在出門時,洛次章開口道:“小勞啊,你這兩天老來喝茶,你一來呢,我也不好拿太差的茶葉糊弄你,可是你也知道,我這裡的好茶,也就那兩小罐霜毫了,再這麼喝下去,怕是很快就要見底了。咱們倆是一夥的,你能來找我喝茶,我當然很高興,但是你來的時候,能不能,帶點茶葉過來?”

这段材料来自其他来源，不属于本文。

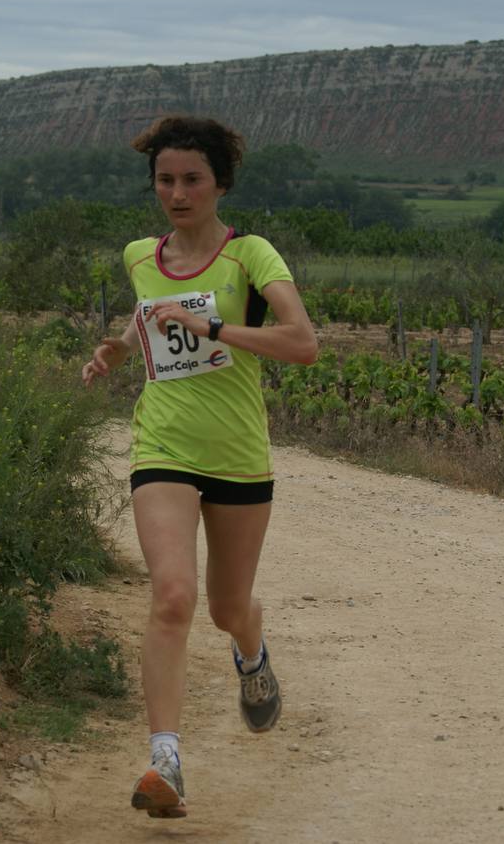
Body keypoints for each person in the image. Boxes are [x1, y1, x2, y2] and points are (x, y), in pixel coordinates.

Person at [82, 115, 318, 819]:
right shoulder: (139, 254)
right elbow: (149, 315)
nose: (177, 194)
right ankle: (166, 762)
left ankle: (252, 649)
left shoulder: (251, 257)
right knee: (173, 596)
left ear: (220, 184)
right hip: (164, 448)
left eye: (192, 180)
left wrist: (216, 328)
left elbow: (302, 343)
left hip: (239, 458)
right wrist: (117, 350)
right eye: (165, 180)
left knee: (225, 607)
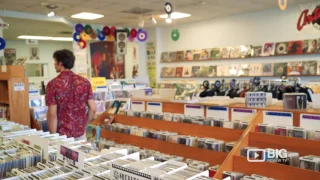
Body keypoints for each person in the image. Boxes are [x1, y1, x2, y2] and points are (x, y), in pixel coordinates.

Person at [46, 49, 96, 140]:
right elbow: (93, 108)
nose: (54, 64)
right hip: (80, 134)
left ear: (60, 63)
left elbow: (52, 114)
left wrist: (52, 137)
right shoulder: (85, 82)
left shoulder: (53, 84)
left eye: (55, 61)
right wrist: (83, 124)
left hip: (61, 135)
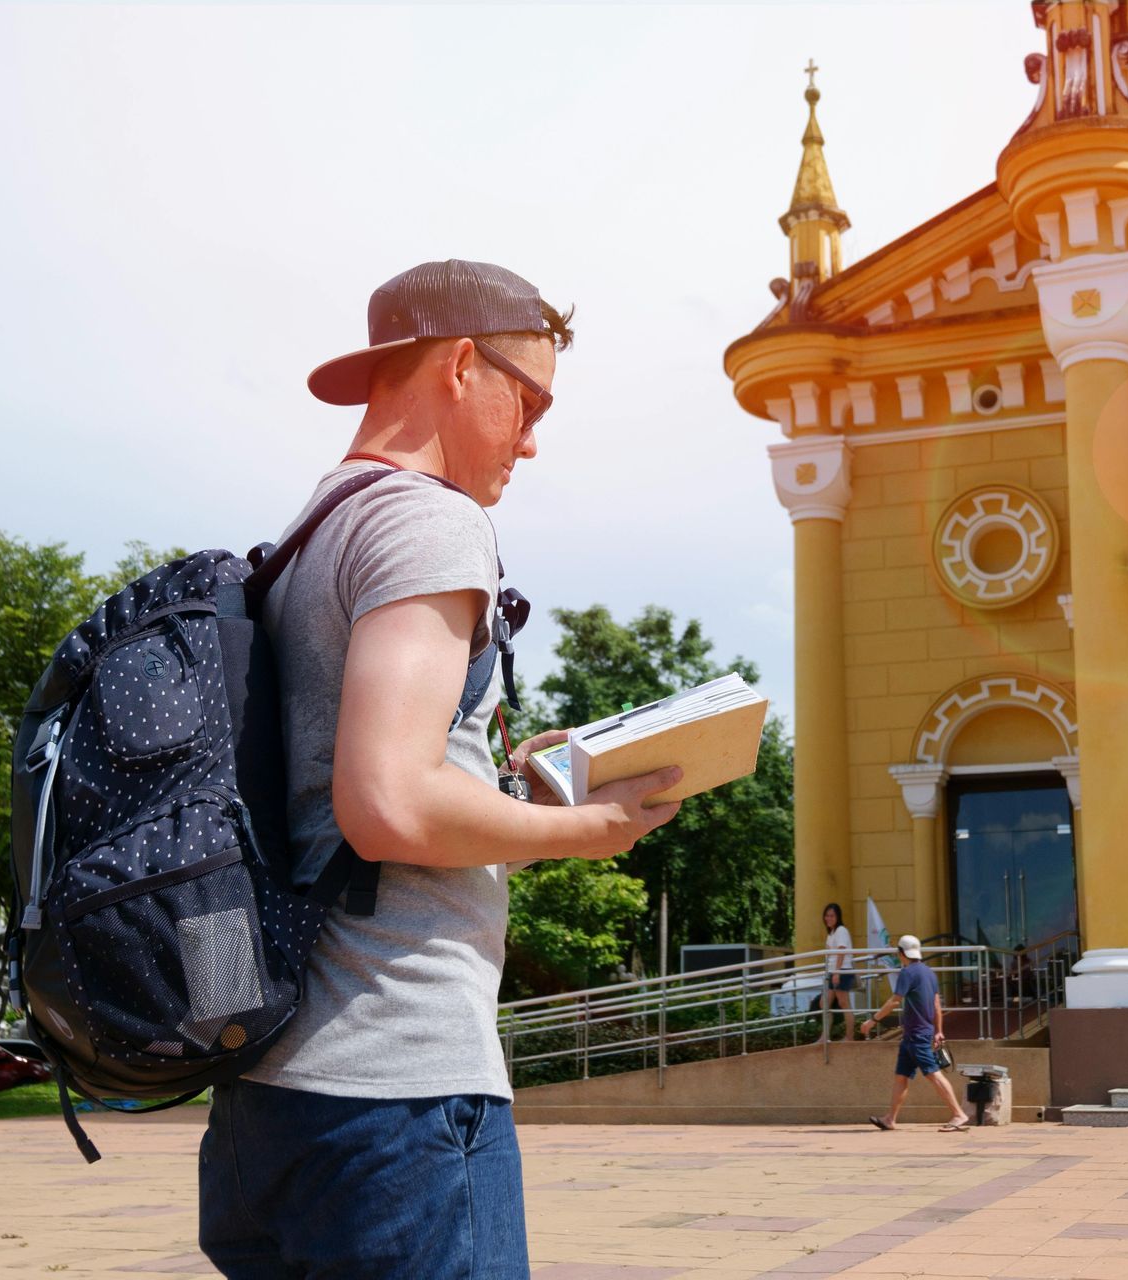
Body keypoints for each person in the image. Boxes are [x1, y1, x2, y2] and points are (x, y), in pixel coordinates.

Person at [198, 259, 685, 1279]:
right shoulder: (430, 519)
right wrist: (590, 830)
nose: (536, 435)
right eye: (532, 398)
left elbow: (347, 778)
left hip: (269, 1103)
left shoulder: (306, 533)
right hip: (397, 1086)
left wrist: (505, 776)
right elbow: (388, 802)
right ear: (463, 365)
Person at [860, 935, 970, 1132]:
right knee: (901, 1077)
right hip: (913, 1035)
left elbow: (894, 1001)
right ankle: (890, 1119)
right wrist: (939, 1031)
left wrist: (872, 1020)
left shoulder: (907, 973)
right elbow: (937, 1004)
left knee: (934, 1074)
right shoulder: (929, 973)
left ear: (901, 953)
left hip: (917, 1035)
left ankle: (958, 1114)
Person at [817, 901, 856, 1043]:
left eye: (832, 915)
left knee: (844, 1003)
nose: (828, 918)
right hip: (833, 972)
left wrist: (837, 972)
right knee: (824, 1003)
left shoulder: (841, 931)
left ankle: (849, 1037)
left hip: (842, 971)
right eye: (826, 915)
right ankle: (825, 1036)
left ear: (838, 917)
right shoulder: (831, 933)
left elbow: (841, 951)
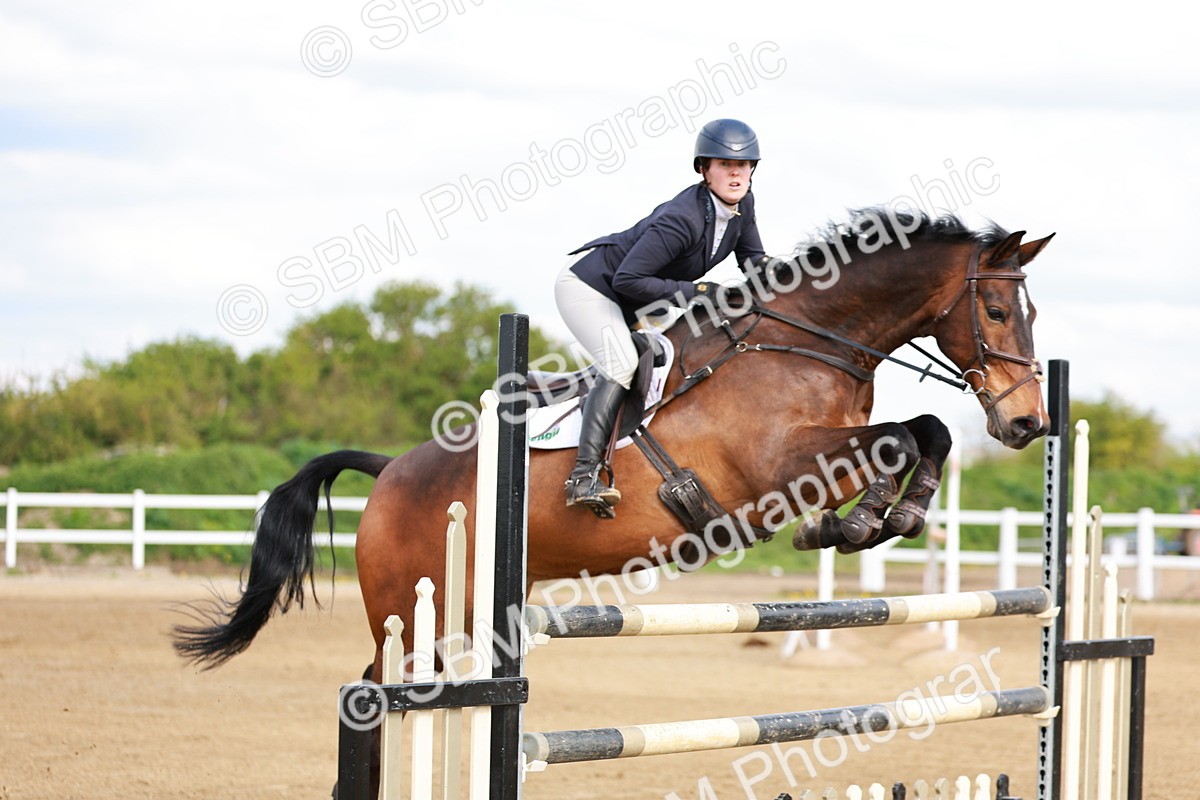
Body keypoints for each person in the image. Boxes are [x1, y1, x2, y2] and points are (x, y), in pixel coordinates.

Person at [555, 118, 768, 519]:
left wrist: (789, 280)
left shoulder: (743, 205)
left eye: (744, 165)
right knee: (621, 363)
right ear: (704, 169)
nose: (736, 173)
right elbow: (628, 279)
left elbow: (753, 260)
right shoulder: (682, 218)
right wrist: (700, 292)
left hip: (635, 301)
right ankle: (583, 477)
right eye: (725, 165)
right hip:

勞缺一愣,隨即笑道:“洛前輩,您就放心吧!霜毫我那邊還有許多,喝完之後再向七娘要,保證讓您沒有後顧之憂,喝得痛快!”

“那就好,那就好。”洛次章呵呵直笑。

勞缺也隨著他笑,心裡邊卻是一陣陣地厭惡翻騰。

早聽說洛次章為人市儈無恥,將早年當小攤販的那一套全給帶進了境修界,一見便宜就削尖腦袋往上湊,一遇糾紛就死皮賴臉地討價還價,全沒有一點境修的尊嚴。

這麼市儈的一個人,學人喝什麼茶嘛!

勞缺一邊往家走一邊腹誹:活該在西南被人打成猴樣。

回到家後,勞缺迅速將這次的談話記錄成文字,放在屋頂上。

巫馬夕將資料收回時,已經是下班時間了,便將資料帶回家中研究。

飯後,巫馬夕將自己鎖在境室,將資料攤開在桌上,一點一點仔細閱讀,企圖從中找出一些微妙的機會。洛次章談到西殿時內容雖多,但大多都是在抱怨,有用的內容並不多,巫馬夕俯身資料之中,精挑細選,找得極為辛苦。

門外突然傳來簡幽急促的敲門聲。

將門開啟,就見簡幽拿著躡影鏡站在門外,滿臉急促地道:“大叔,波動又出現了。”